Winter brain has gotten me. I am so not in the mood to work on my work-in-progress, Revival. I’m not sure what prompted it, but I was suddenly seized by a long-dormant desire to research my family tree. See, I was bitten by the genealogy bug years and years ago. My first published work was in Genealogical Helper, on using computers in genealogy. My research even inspired my first novel, Second Death. [Actually I do know what prompted it. I got an email from Ancestry.com that the 1930 census was free for a week.]
I made a huge breakthrough last night, but let me back up a little and tell you what’s so intrigued me about the story.
My great-grandfather was a man named George Washington Roach. He died in Cleveland, Tennessee, in 1946. He was born in Catoosa, Georgia, in 1880. Despite those towns being in separate states, the distance is only something less than 30 miles. I knew from his death certificate that his father was named Jim, and from census records found his full name was James D. Roach.James D. Roach was born in 1862 in Georgia and, like his son, died in Tennessee, near Cleveland in a place called McDonald. The intriguing thing to me about him is that he seemed to be alone from a young age. In the 1870 census, at age 8, he is living with a family not named Roach. The head of household is a woman named Martha Banfield, and includes an older couple, Christopher Nations and his wife. The key here to me is what happened in the year James was born.
Georgia voted to leave the United States on January 19, 1861. Fighting occurred primarily on the coast through 1862. In August 1863, the Chickamauga campaign began, and the Siege of Chattanooga followed in September. This battle happened about 20 miles from where James and his family lived.
One of the untold stories (or at least I haven’t located those stories) of the American Civil War is what happened to the children orphaned by the conflict. James’ father, James H. Roach, was alive in 1860, but I can find no trace of him after that census, at least not without going to Georgia myself. And then his 8 year old son turns up in the same area living with another family. I’ve always thought James H. must have died in the war, whether as a soldier or a civilian I don’t know. I’ve been researching the family he lived with and the neighbors, trying to pierce the veil of history and find out what happened. Ten years later he appears in the census, again in the same area, as a servant of another family. A book on the county tells that James H.’s father David (born in 1800) was “killed by bushwhackers” during the Civil War.
Last night I made the discovery that James D.’s uncle Stephen lived next door to him in both censuses. I don’t know why Stephen didn’t take him in, although it’s possible James D.’s mother remarried and lost another husband during the 8 years he was growing up.

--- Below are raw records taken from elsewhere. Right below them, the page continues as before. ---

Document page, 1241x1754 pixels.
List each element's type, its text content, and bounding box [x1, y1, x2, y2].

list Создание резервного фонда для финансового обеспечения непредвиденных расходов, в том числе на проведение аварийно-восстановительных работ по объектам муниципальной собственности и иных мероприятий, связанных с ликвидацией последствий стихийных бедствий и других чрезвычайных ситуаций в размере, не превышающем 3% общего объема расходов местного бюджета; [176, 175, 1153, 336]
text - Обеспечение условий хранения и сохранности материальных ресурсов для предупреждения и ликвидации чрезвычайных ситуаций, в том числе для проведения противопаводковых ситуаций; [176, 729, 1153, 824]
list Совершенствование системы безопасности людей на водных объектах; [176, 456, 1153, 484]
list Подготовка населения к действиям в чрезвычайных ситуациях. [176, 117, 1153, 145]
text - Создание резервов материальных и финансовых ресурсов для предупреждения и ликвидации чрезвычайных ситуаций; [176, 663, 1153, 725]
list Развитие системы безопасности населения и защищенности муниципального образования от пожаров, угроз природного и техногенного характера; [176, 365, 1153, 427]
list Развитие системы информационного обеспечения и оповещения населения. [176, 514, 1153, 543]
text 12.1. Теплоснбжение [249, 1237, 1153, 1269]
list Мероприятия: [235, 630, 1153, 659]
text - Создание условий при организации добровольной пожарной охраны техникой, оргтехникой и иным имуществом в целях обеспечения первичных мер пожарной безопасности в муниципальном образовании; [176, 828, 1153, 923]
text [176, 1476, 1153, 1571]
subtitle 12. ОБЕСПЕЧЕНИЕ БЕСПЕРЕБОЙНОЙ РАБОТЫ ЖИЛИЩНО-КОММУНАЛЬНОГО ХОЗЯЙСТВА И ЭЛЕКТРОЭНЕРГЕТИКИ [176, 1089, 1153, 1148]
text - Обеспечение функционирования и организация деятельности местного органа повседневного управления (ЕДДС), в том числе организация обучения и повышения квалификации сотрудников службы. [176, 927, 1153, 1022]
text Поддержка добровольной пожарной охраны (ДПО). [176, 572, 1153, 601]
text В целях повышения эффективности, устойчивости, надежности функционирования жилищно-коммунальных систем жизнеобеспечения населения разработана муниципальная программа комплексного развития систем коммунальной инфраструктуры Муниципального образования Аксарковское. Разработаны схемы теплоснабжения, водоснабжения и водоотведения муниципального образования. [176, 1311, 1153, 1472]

It’s easy to get caught up in the research, stretching the line back, finding connections, and forget that these were real people with joys and sorrows and frustrations. What was it like for a young boy to live around so much fighting and death? A Confederate hospital was located at nearby Catoosa Springs. Did his father die in such a hospital? What kind of mark did that conflict leave on his psyche?
I don’t feel all this research is wasted. The reflections on family and their lives plant seeds for future stories.
Maybe Winter Brain is doing me a favor after all.